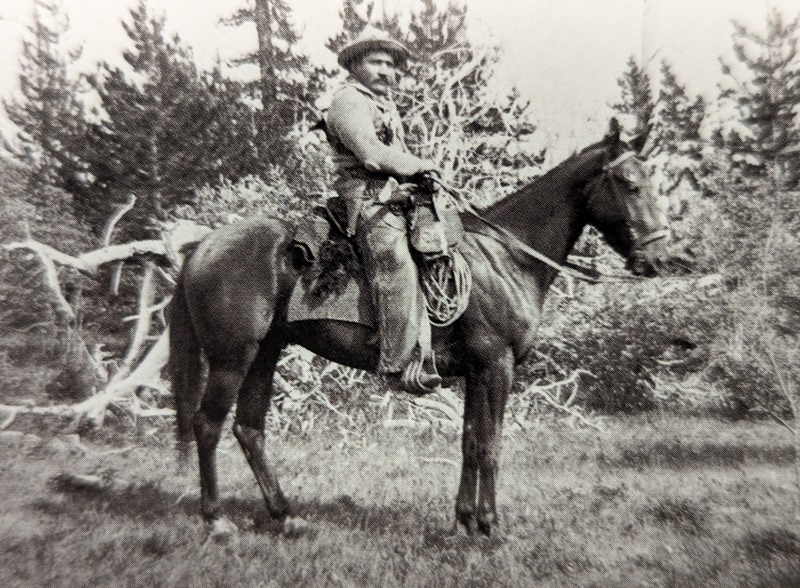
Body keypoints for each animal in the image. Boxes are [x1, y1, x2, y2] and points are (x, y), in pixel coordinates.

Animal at [168, 118, 688, 537]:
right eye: (629, 183)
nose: (660, 258)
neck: (506, 258)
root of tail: (202, 246)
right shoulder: (497, 367)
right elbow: (492, 445)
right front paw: (491, 527)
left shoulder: (477, 372)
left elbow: (470, 443)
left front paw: (464, 522)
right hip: (232, 358)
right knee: (208, 425)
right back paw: (217, 520)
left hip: (265, 353)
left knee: (249, 429)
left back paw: (286, 516)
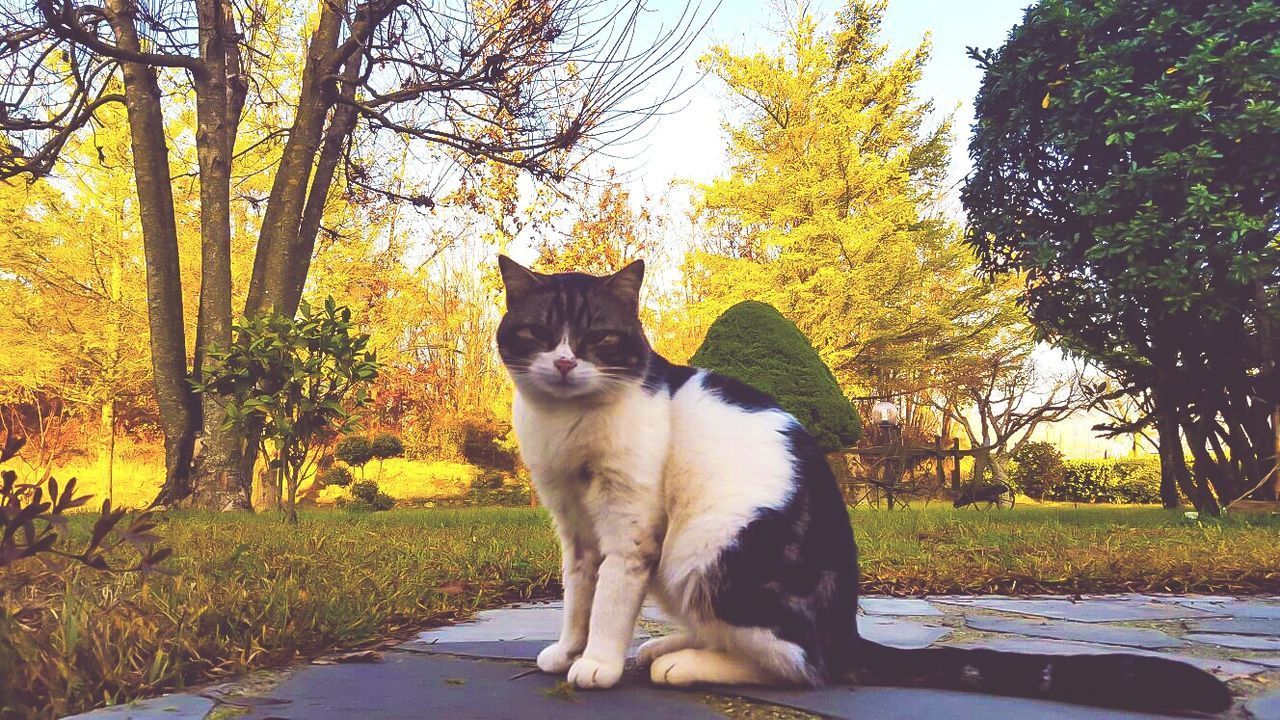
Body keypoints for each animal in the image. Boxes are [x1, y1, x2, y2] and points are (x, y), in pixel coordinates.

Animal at [496, 254, 1228, 712]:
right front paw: (568, 648)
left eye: (597, 337)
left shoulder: (632, 526)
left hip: (700, 547)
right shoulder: (574, 529)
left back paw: (684, 662)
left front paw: (598, 661)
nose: (564, 363)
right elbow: (578, 594)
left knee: (805, 663)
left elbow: (612, 600)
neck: (569, 428)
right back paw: (675, 644)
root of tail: (846, 622)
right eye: (538, 333)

TASK DESCRIPTION
The result should be the material above, unchanged and free of pictures; please print it.

THE ANSWER
Body keypoints for each animal in the image. Boxes are [x1, y1, x2, y2] and points are (x, y), in pixel coordinates.

Animal at [168, 118, 688, 537]:
right eye: (629, 183)
nose: (660, 258)
neck: (506, 258)
root of tail: (202, 246)
right shoulder: (497, 367)
right elbow: (492, 445)
right front paw: (491, 527)
left shoulder: (477, 372)
left elbow: (470, 443)
left front paw: (464, 522)
right hip: (232, 358)
right knee: (208, 425)
right back paw: (217, 520)
left hip: (265, 353)
left knee: (249, 429)
left back paw: (286, 516)
Body keypoints for each animal in the image. Boxes are [x1, y1, x2, y2] and points are (x, y), in pixel coordinates.

Animal at [496, 254, 1228, 712]:
right front paw: (568, 648)
left eye: (597, 337)
left shoulder: (632, 526)
left hip: (700, 547)
right shoulder: (574, 529)
left back paw: (684, 662)
left front paw: (598, 661)
nose: (564, 363)
right elbow: (578, 594)
left knee: (805, 663)
left elbow: (612, 600)
neck: (569, 428)
right back paw: (675, 644)
root of tail: (846, 622)
right eye: (538, 333)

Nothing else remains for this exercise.